Department of Civil Engineering, Indian Institute of Technology Delhi, New Delhi, India.

Published: February 2024

Despite frequent detection in environmental waters, literature which quantifies the health risk of silver nanoparticles (Ag NPs) through oral ingestion is scarce. This study compiled literature data to find the removal of Ag NPs from different treatment schemes (i.e., natural, engineered, or hybrid). Ag NP concentrations were found either in surface water or in groundwater based on where the effluent of treatment schemes was discharged, i.e., either in surface water or in groundwater. Monte-Carlo simulation was carried out for probabilistic assessment of health risks for children for two hypothetical exposure scenarios: (a) ingesting river water while swimming and (b) drinking groundwater. Bio-accessible fraction, dietary metal adsorption factor, and concentrations of silver ions were incorporated to simulate realistic situations. Different treatment schemes were ranked for their nanoparticles' removal efficiency with respect to (i) exceedance probability from guideline value and (ii) health risk to children. Hybrid treatment combinations, i.e., conventional primary and secondary treatment units followed by nature-based units (constructed wetlands and soil aquifer treatment), were ranked the best.
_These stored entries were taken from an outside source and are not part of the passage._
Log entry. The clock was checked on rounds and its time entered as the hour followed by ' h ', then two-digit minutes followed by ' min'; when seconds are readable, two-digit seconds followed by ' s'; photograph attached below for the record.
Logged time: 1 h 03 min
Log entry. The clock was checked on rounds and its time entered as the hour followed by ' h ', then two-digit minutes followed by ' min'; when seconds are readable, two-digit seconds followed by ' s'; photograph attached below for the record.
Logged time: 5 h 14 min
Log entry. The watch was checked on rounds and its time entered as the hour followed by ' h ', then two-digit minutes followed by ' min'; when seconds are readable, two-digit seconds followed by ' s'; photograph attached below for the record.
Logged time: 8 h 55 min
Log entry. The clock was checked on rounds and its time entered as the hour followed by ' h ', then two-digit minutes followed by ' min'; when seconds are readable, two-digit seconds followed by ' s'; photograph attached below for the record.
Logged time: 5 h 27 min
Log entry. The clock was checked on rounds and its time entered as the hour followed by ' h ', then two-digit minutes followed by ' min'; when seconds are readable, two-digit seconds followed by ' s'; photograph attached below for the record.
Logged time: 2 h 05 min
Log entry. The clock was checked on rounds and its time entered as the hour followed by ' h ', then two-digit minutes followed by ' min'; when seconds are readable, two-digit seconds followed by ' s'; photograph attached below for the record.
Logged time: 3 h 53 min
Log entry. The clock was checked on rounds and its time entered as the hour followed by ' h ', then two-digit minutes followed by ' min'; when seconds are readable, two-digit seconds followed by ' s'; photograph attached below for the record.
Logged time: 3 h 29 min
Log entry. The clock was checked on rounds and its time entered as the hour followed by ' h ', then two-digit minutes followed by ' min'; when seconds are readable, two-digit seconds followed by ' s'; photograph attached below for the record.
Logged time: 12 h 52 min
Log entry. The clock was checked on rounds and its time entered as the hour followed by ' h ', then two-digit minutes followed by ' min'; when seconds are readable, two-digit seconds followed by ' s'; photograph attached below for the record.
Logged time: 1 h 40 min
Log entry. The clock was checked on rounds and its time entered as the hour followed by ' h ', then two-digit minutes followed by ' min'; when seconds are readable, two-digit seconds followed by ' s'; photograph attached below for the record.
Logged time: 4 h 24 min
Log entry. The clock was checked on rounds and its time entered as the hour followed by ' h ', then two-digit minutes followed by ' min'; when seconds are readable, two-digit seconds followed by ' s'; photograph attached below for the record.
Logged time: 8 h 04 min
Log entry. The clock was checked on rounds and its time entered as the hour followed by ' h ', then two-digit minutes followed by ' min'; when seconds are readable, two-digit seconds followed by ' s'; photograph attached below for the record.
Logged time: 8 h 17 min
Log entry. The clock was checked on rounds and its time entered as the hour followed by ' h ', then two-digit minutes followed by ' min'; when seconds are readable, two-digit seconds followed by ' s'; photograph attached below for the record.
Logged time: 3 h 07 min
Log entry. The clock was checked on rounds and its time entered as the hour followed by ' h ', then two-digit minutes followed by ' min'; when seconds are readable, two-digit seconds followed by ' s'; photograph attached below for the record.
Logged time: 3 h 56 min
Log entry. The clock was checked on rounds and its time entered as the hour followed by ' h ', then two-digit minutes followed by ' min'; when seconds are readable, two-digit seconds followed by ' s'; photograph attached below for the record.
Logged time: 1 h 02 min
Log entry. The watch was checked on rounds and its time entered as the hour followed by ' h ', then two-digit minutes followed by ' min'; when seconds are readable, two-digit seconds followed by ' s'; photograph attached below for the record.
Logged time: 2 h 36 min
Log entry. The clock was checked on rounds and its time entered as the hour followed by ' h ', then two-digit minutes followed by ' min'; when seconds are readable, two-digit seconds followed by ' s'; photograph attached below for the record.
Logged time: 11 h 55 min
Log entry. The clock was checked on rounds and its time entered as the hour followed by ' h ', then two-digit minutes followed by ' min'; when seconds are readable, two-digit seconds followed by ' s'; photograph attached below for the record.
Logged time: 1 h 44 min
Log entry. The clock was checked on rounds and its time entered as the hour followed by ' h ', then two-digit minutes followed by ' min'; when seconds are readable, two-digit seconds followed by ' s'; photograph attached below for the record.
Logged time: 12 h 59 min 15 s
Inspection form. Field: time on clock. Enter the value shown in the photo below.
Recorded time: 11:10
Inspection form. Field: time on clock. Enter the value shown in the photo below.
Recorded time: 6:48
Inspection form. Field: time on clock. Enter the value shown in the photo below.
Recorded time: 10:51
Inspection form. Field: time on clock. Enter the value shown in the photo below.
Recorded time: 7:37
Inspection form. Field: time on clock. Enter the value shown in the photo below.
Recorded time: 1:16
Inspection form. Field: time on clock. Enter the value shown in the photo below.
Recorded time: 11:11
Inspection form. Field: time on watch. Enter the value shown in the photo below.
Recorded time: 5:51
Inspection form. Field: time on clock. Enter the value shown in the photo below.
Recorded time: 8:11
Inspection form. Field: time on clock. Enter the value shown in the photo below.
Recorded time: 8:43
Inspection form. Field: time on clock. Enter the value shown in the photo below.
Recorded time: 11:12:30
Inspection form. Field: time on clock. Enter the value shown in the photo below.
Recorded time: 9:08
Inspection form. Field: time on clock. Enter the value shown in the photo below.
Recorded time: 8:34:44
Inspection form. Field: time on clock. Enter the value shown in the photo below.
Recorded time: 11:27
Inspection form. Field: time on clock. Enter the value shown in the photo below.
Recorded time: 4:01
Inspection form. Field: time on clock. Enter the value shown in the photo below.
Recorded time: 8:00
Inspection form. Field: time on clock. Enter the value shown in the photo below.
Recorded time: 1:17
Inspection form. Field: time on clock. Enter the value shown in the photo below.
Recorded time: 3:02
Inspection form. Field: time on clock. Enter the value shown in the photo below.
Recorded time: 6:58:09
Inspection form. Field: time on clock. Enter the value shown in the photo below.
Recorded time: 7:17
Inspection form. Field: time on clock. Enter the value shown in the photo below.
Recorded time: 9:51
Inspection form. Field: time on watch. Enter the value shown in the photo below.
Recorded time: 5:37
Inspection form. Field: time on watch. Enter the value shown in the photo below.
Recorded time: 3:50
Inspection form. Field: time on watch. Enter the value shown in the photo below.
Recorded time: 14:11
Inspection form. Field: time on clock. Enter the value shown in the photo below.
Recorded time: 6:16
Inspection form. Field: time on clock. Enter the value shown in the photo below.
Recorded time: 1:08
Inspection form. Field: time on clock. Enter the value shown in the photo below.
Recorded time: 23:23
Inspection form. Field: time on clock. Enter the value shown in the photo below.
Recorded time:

The health risk value was found to be less than 1, with the 99th percentile value less than 10 in all cases. The maximum allowable concentration of Ag NPs was found to be as low as 1.43 mg/L for groundwater, suggesting probable potential for risk. Uncertainty analysis revealed that the uncertainty of the influent NPs concentration in raw wastewater contributes > 99% to the variance of the hazard index. The results of this work indicate that the use of natural treatment technologies with existing engineered treatments provides higher nanoparticle removal from wastewater without the requirement of any tertiary treatment unit.